SPDX-FileCopyrightText: Copyright (c) 2025 NVIDIA CORPORATION & AFFILIATES. All rights reserved.
SPDX-License-Identifier: Apache-2.0
-->
# Supporting SGLang's native endpoints via HTTP Server
# Introduction
The SGLang HTTP server provides a REST API interface for managing and monitoring SGLang components running in a dynamo distributed environment. It leverages dynamo's service discovery mechanism to automatically find and communicate with SGLang workers across the cluster.
<details>
<summary>How it works under the hood</summary>
## Architecture Overview
The HTTP server (`sgl_http_server.py`) is built on FastAPI and integrates with dynamo's `DistributedRuntime` to discover and interact with SGLang components. It uses the following discovery flow:
1.**Service Discovery**: Queries dynamo's etcd instance to find components that expose specific endpoints
2.**Dynamic Targeting**: Automatically discovers all matching components across namespaces without requiring manual configuration
3.**Direct Communication**: Establishes direct connections to discovered component instances using dynamo's client infrastructure
## Discovery Mechanism
The server uses dynamo's hierarchical service discovery structure:
-**DistributedRuntime**: Maintains connections to etcd (service discovery) and NATS (messaging)

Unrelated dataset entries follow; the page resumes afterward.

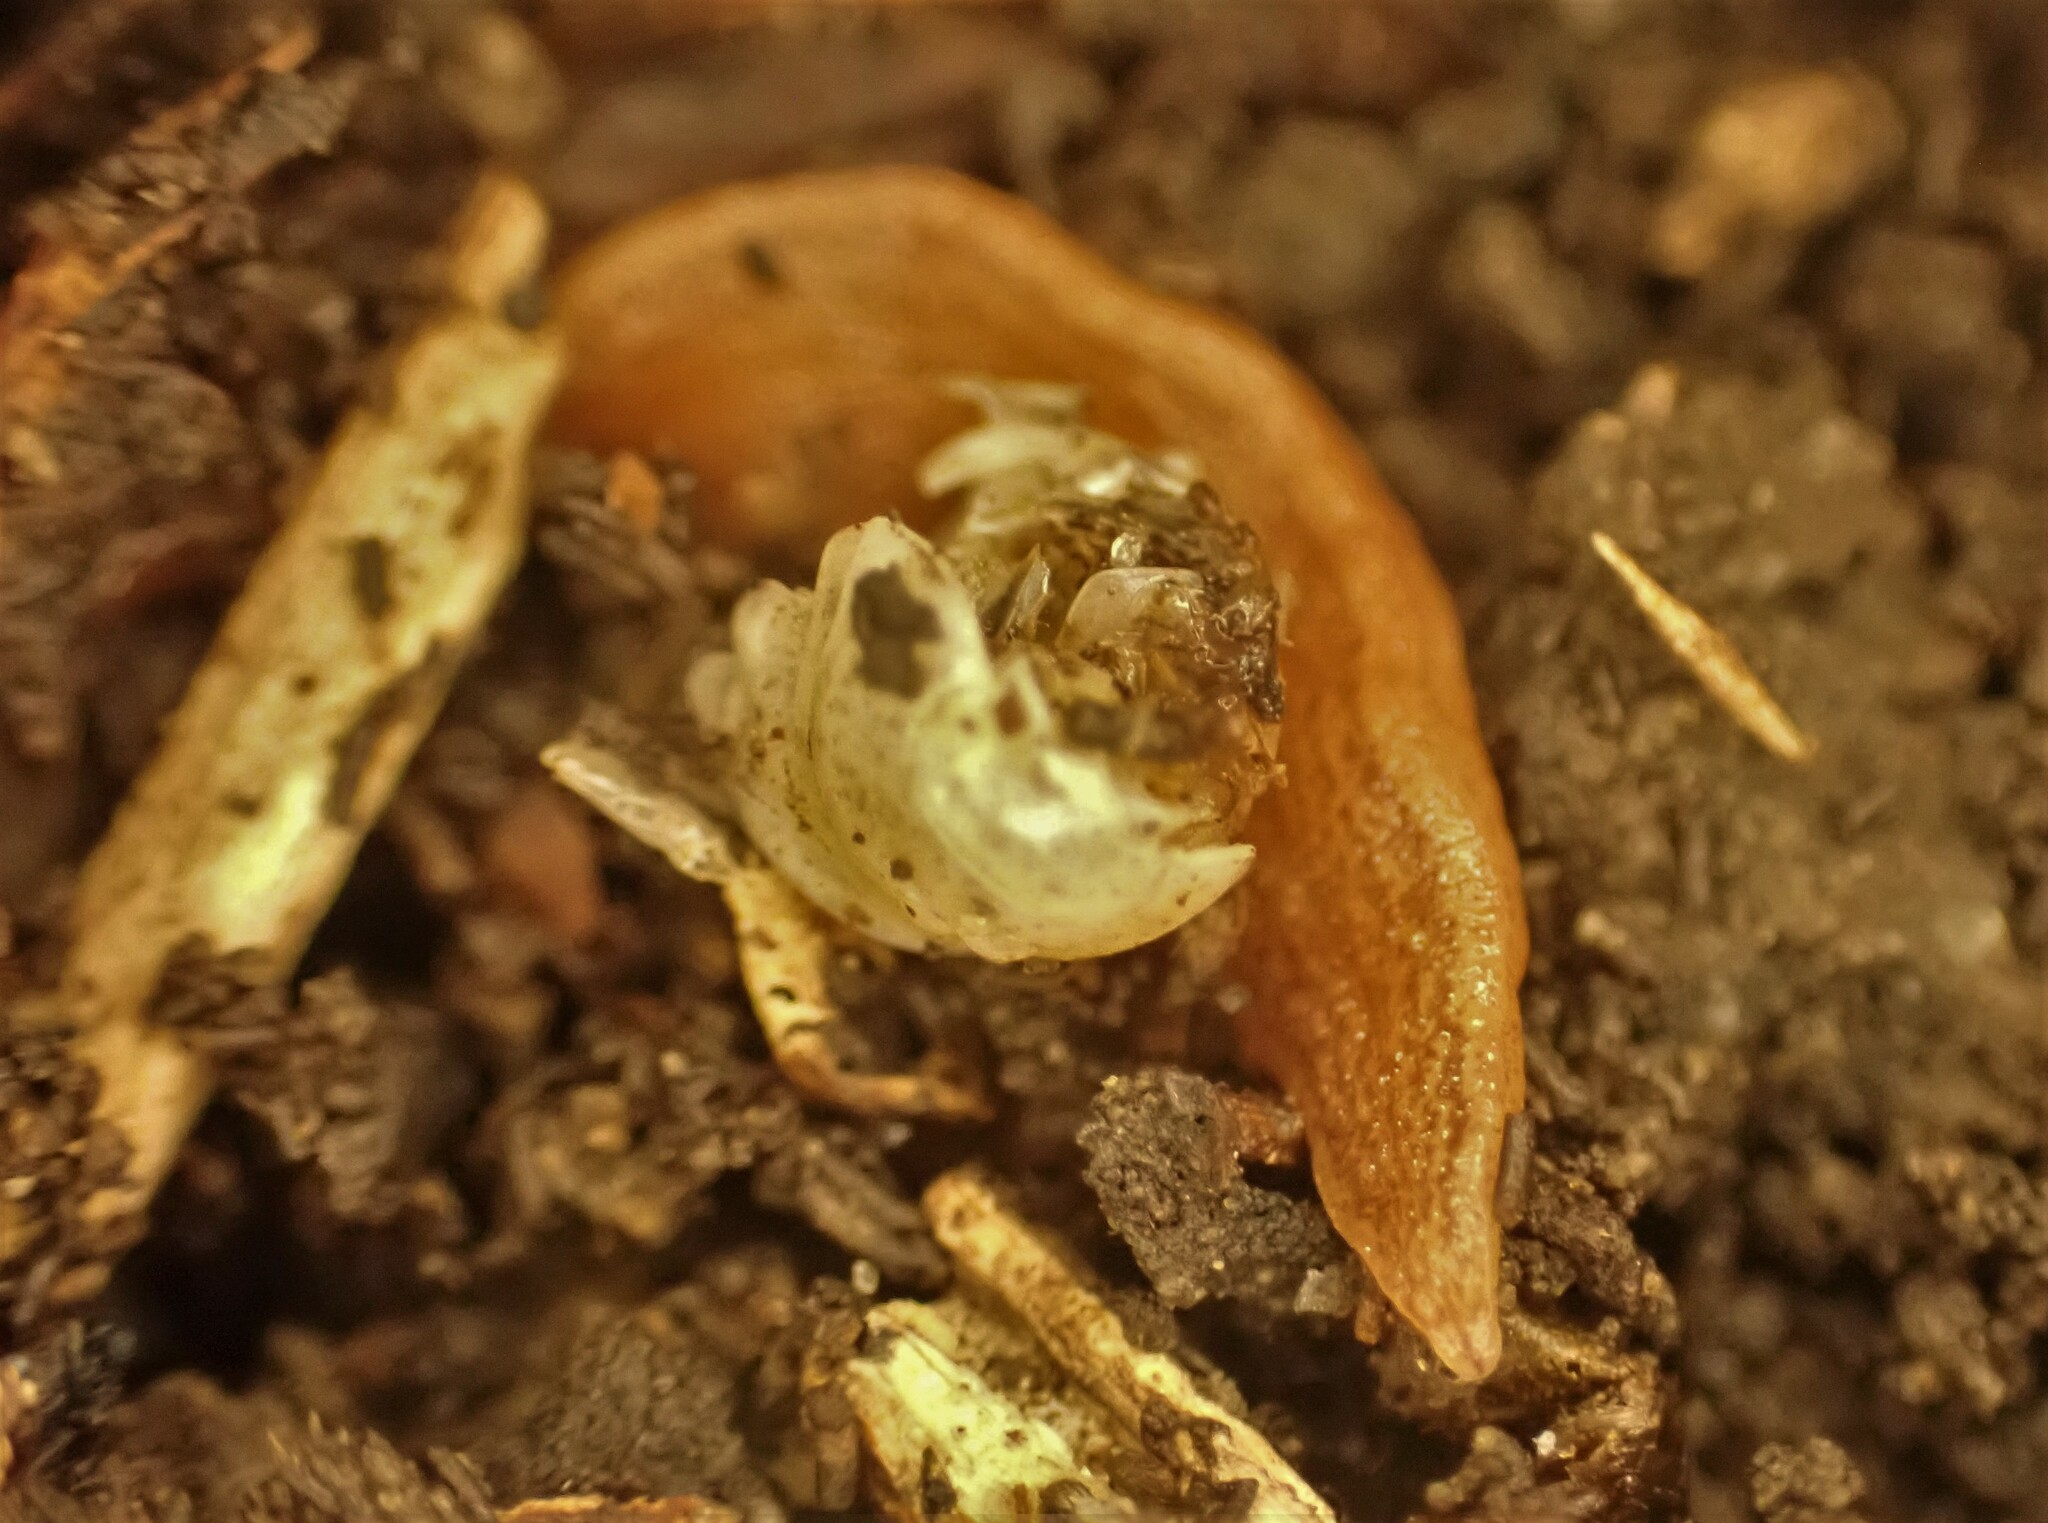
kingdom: Animalia
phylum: Platyhelminthes
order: Tricladida
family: Geoplanidae
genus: Artioposthia
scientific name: Artioposthia
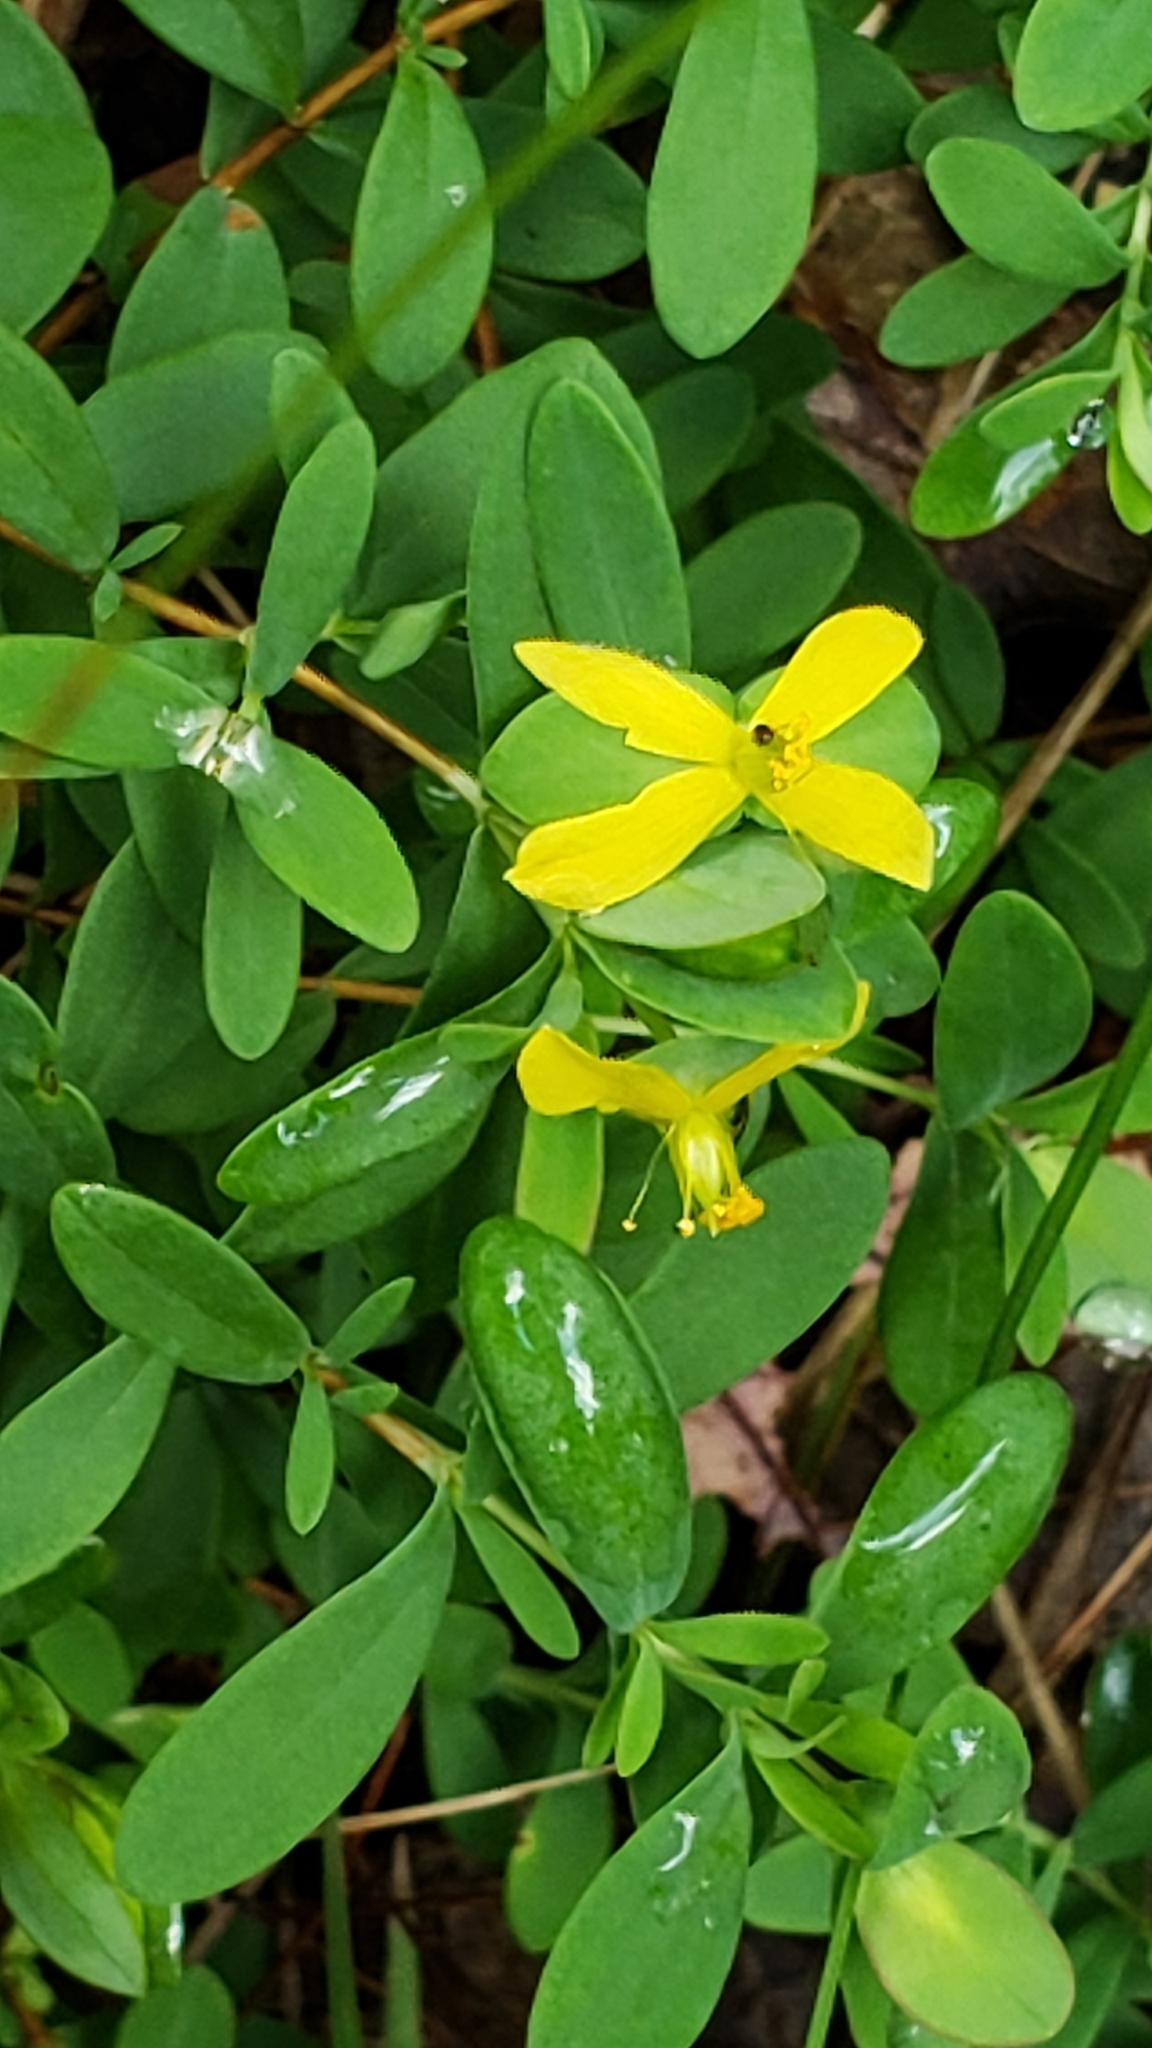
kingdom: Plantae
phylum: Tracheophyta
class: Magnoliopsida
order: Malpighiales
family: Hypericaceae
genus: Hypericum
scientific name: Hypericum hypericoides
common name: St. andrew's cross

-**Namespace**: Logical grouping of components (default: "dynamo")
-**Component**: Individual SGLang workers or services
-**Endpoint**: Specific functionality exposed by each component
The discovery process queries etcd with the prefix `instances/` to find all registered components that expose the target endpoint. Components are identified by their namespace, component name, and endpoint, allowing the server to dynamically scale operations across multiple instances.
</details>
## Supported Endpoints
All of these endpoints can be called using
```bash
curl -X POST http://<ip>:9001/<endpoint>
```
#### `/flush_cache`
Flushes the kv cache across all SGLang components. Useful for resetting after a warmup or a benchmarking run.
#### `/start_expert_distribution_record`
Begins recording expert distribution metrics across SGLang components.
#### `/stop_expert_distribution_record`
Stops the expert distribution recording process.
#### `/dump_expert_distribution_record`
Dumps the collected expert distribution data.
## Configuration
The server accepts the following command-line arguments:
-`--port`: HTTP server port (default: 9001)
-`--ns/--namespace`: Target dynamo namespace (default: "dynamo")
## Usage
Start the server:
```bash
python src/dynamo/sglang/utils/sgl_http_server.py --port 9001 --namespace dynamo
```
The server will automatically discover all SGLang components in the specified namespace and provide HTTP endpoints for managing them.